Australian astronomer and physicist

Frank John Kerr (8 January 1918 – 15 September 2000) was an Australian astronomer and physicist who made contributions to human understanding of the galactic structure of the Milky Way. Born in St Albans to Australian parents, Kerr returned with his family to Australia after the completion of World War I. He received degrees in physics at the University of Melbourne and an MA in astronomy from Harvard University (1951).

In 1940, Frank had joined the Commonwealth Scientific and Industrial Research Organisation (CSIRO) radiophysics laboratory in Sydney, Australia under the mentorship of Joseph Lade Pawsey.
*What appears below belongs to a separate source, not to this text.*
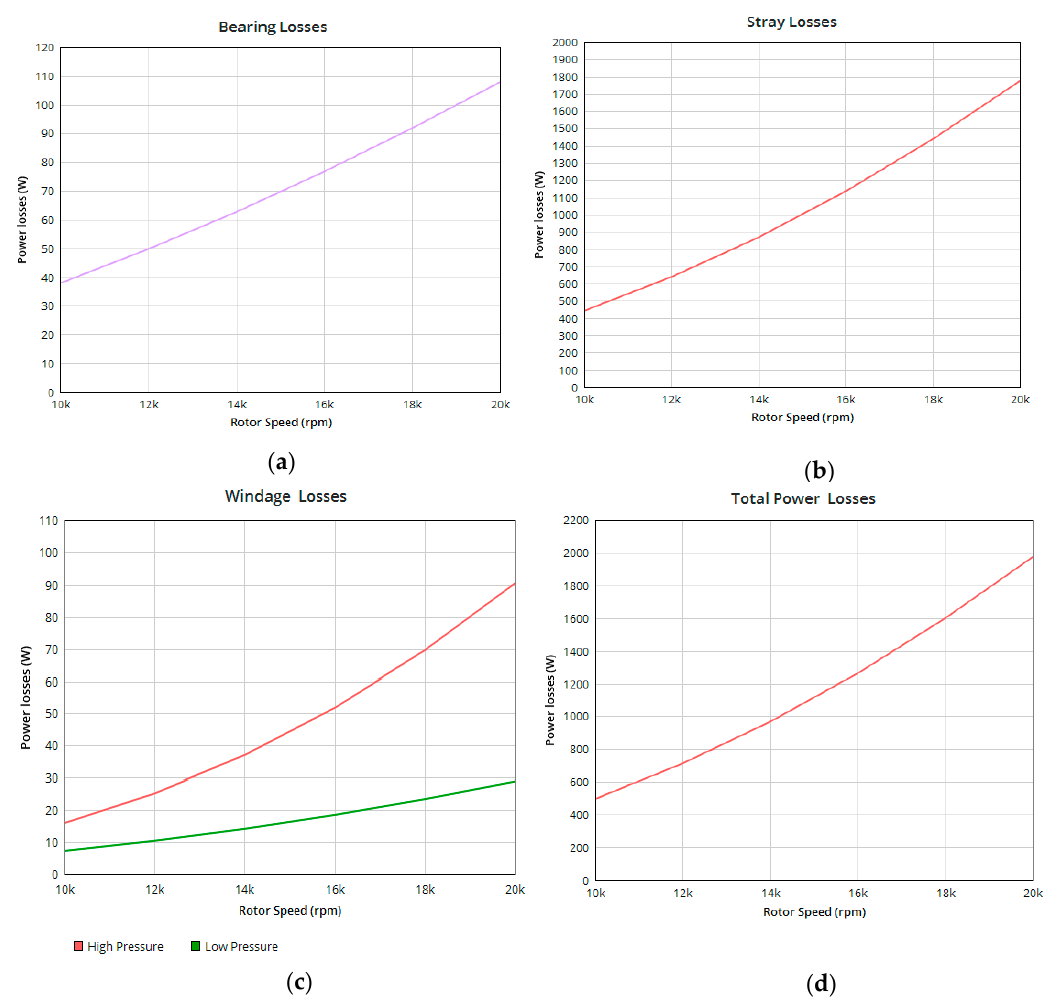
Figure 13. Different mechanical losses of SCIM-FESS: ( a ) Bearing losses due to load and speed torque; ( b ) Stray losses due to magnetic flux leakages; ( c ) Windage losses at low and high pressures;( d ) Total mechanical losses.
He pioneered the use of the magnetron, and also studied superrefraction.

In late 1951, Kerr used a specially built 36-foot transit telescope, the largest dish of its kind in Australia, and started mapping the Magellanic Clouds, discovering considerable amounts of neutral hydrogen and an extended envelope around both clouds. From 1954 to 1955, Kerr was a member of the team that determined the rotation of the Magellanic Clouds and their masses. Kerr coined the term "galactic warp" to refer to the distorting effect of the Magellanic Clouds' gravity on the shape of our own galaxy.

Over the years he worked with various astronomers, including Colin Gum and Gart Westerhout.

From 1966 to 1979, he was a visiting, then full, professor of astronomy at the University of Maryland, College Park. Kerr was the Director of the Astronomy Program during the mid-1970s. From 1978 to 1985, Kerr then acted as the Provost of the Mathematical and Physical Sciences and Engineering Division at the University of Maryland.

He died of cancer at Silver Spring, Maryland.